The broader context for this passage is an examination of healthy and unhealthy communities. I think this passage applies to parishes, dioceses, and the Church universal. I also think it’s a pretty solid conceptualization of synodality.
“In a system where all authority and discernment come from the head, those further down end up simply following whatever the head says, never learning to discern for themselves where the Spirit is drawing them. In this way, they do not know how to live as children of God.
We are very far, here, from the marvelous chapter 3 of the Rule of Saint Benedict, which recommends that, ‘each time there is something important to decided,’ the abbot should call together the whole community, and himself set out the matter that is to be decided. Then he is to listen to each of the brothers, to try to see what the Spirit is saying, since the Spirit can speak through any one of them, even the youngest, provided that they speak with the necessary humility and obedience. Then the abbot himself decides, and all commit themselves to obey in an attitude of faith.
St. Benedict is seeking to form sons and daughters. A system of government that is too pyramidal in shape, too authoritarian, where everyone thinks in the same way as the person at the top, is dangerously similar to the Tower of Babel: ‘Come on! Let us make some bricks, and fire them in the oven...Come, let us build a city and a tower, whose top will be in the heavens, and we shall make a name for ourselves’ (Gen. 11:1-4). The whole group wanted to reach God by means of a single way of thinking, a single will, and a single way of working. But God is a Trinity, which means there is unity in the diversity of the Persons. This means we cannot reach God through uniformity; we reach Him, rather, by learning to respect one another and love one another in our diversity. Is this not perhaps why God scattered those people who wanted to reach Him by dint of uniformity? That is not how we draw near to God; it is not the right way. If we are to be like God, then we must necessarily learn to love one another amidst the diverseness of people, all of whom are journeying to the same goal.”
I think that this kind of uniformity is related to the ideology that Pope Francis is concerned about when he talks about some groups of Catholics in America. He uses words like “fossilized” and “rigid” to describe a mentality that fears development.

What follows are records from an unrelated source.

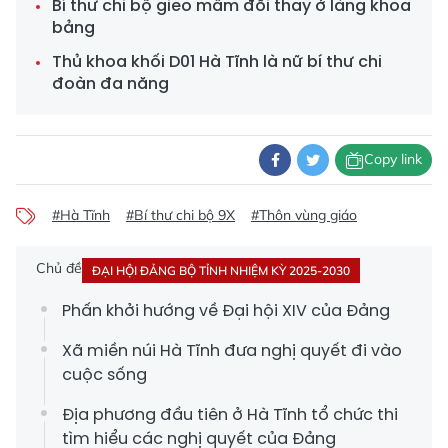
Bí thư chi bộ gieo mầm đổi thay ở làng khoa
bảng
Thủ khoa khối D01 Hà Tĩnh là nữ bí thư chi
đoàn đa năng
Copy link
#Hà Tĩnh
#Bí thư chi bộ 9X
#Thôn vùng giáo
Chủ đề
ĐẠI HỘI ĐẢNG BỘ TỈNH NHIỆM KỲ 2025-2030
Phấn khởi hướng về Đại hội XIV của Đảng
Xã miền núi Hà Tĩnh đưa nghị quyết đi vào
cuộc sống
Địa phương đầu tiên ở Hà Tĩnh tổ chức thi
tìm hiểu các nghị quyết của Đảng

This mentality hinders genuine dialogue because it prevents openness to discovering truth and goodness in other people’s perspectives. It’s a perspective that enters into conversations already insisting what the outcome must be.

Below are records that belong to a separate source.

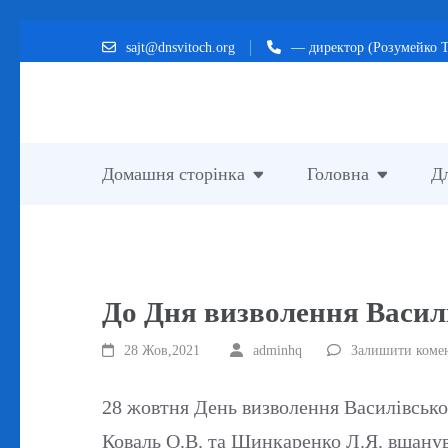
Перейти
sajt@dnsvitoch.org
— директор (Розумейко Т
до
вмісту
(натисніть
Enter)
Домашня сторінка
Головна
Дл
До Дня визволення Васил
28 Жов,2021
adminhq
Залишити коме
28 жовтня День визволення Василівськог
Коваль О.В. та Шинкаренко Л.Я. вшанув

We saw this mentality play out, for example, in the organized rejection of Amoris Laetitia and the pope’s guidelines for divorced and remarried couples receiving Communion. Even though the pope was applying traditional Catholic moral theology, because his proposal was something different from what came before, it was rejected as being contrary to tradition.
But in truth, there is not a single way of doing things for all times and in all places. Our tradition is alive, animated by the Holy Spirit. This isn’t relativism, because development happens in the context of the Body that’s rooted in Revelation, journeying towards the same goal, and guided by the Holy Spirit. It’s dynamic, expecting and trusting the Holy Spirit to both be faithful and creative. As the Church taught at Vatican II:
“This tradition which comes from the Apostles develop in the Church with the help of the Holy Spirit. For there is a growth in the understanding of the realities and the words which have been handed down. This happens through the contemplation and study made by believers, who treasure these things in their hearts (see Luke, 2:19, 51) through a penetrating understanding of the spiritual realities which they experience, and through the preaching of those who have received through Episcopal succession the sure gift of truth. For as the centuries succeed one another, the Church constantly moves forward toward the fullness of divine truth until the words of God reach their complete fulfillment in her
(Dei Verbum 8).
Faith without dialogue, faith without belief in the dynamic work of the Spirit, isn’t just dead, it’s corrupted. It’s no longer faith, but an ideology that presumes to already have all the answers.
On my less cynical days, despite the brokenness of leaders coming into the synod with their own person agendas, the kind of community dialogue that Dom Dysmas de Lassus described—dialogue that recognizes that every single member of Christ’s Body is a child of the Father who the Holy Spirit can speak through—is what I hope will happen in October at the synod. And what I hope will eventually be embraced by superiors, bishops, and pastors throughout the universal Church.
Good piece. Thanks!
I found this so enriching - thank you Paul!